Hiya bookies. Today’s review is for one of the seminal books of the last 10 years. If you haven’t read Child 44, it’s your loss. I hope you enjoy my review.
CHILD 44 by Tom Rob Smith.
There is no crime. Not in Stalin’s USSR of 1953. The Soviet society is so perfect, so ideal, that there is no reason for crime and therefore it follows that crime does not exist. Which makes it very hard to catch criminals.
Leo Demidov is an officer of the MGB, the State Security Police, a prestigious job that requires him to hunt down and arrest traitors and spies. And while there might not be crime in the Soviet Union, there are lots and lots of traitors to the Revolution. They can be anyone, anywhere, and treason may be nothing more than a momentary lapse in revolutionary zeal, a thought, a doubt, that betrays independent thought that works against the common good. Protecting the state from such deadly internal enemies is Leo’s job, and Leo is very, very good at his job. Too good, as it turns out.
Two vignettes, seemingly unrelated to the following plot, should not be ignored. A boy disappears in the forest while chasing a cat during the years of collectivization, when millions of Russian citizens were intentionally starved to death. The cat isn’t his pet, it’s to be his dinner. Later, in Moscow, two brothers have a snowball fight that turns ugly.
Like all truly great thrillers, the place and time are as much a character as Leo, or his wife Raisa, or his commander. The paranoia of the times pervades all. A mis-spoken word isn’t necessary to condemn a person; a glance at the wrong moment at the wrong person is plenty to bring a death sentence. Life is lived knowing that no one has rights and at any moment a sinister knock may bring twenty years in the gulag. There is no color here, only gray, bleak and cheerless.
And the criminal that does not exist, the one Leo becomes obsessed with catching, is a serial killer of children. Unless this man is a spy, or perhaps unbalanced or homosexual and therefore outside the norms of Soviet society, unless there is a reason for his actions, then having a criminal in their midst contravenes the rules of the state. In turn, that means the state can be wrong, which is not possible. So it must be subversion.

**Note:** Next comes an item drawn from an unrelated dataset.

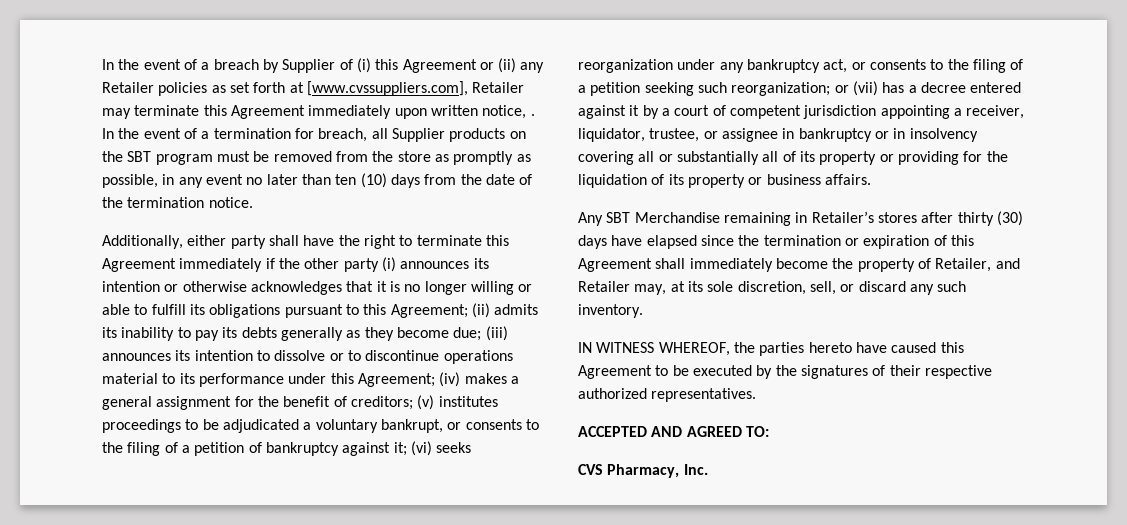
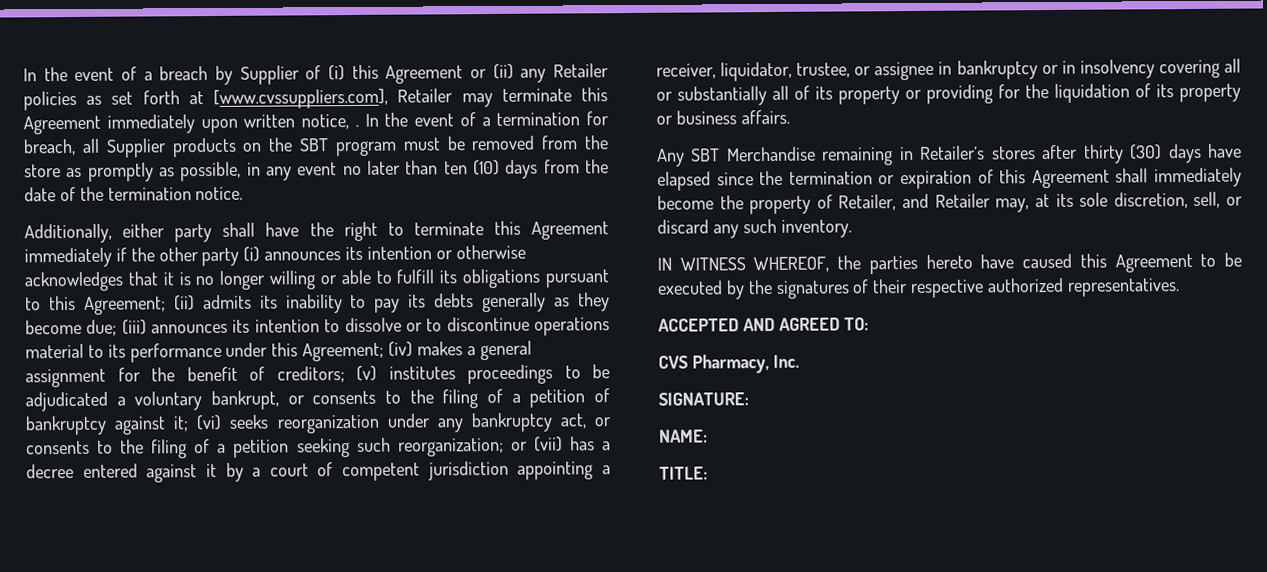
(708, 469) none -> [658,392,749,406] [659,429,708,443] [659,466,708,480] // SIGNATURE: // NAME: // TITLE:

Child 44 is a riveting story in itself, but it is also a story that teaches while keeping the reader glued to their seat. There is very little dialogue here, and at first it can be annoying. But as the pages turn the reader realizes that in Soviet Russian the spoken word was precious, people never spoke their mind and so speech was innocuous, meaningless. What dialogue there is becomes special, cherished. A neat trick by a new author, from whom one can only expect great things.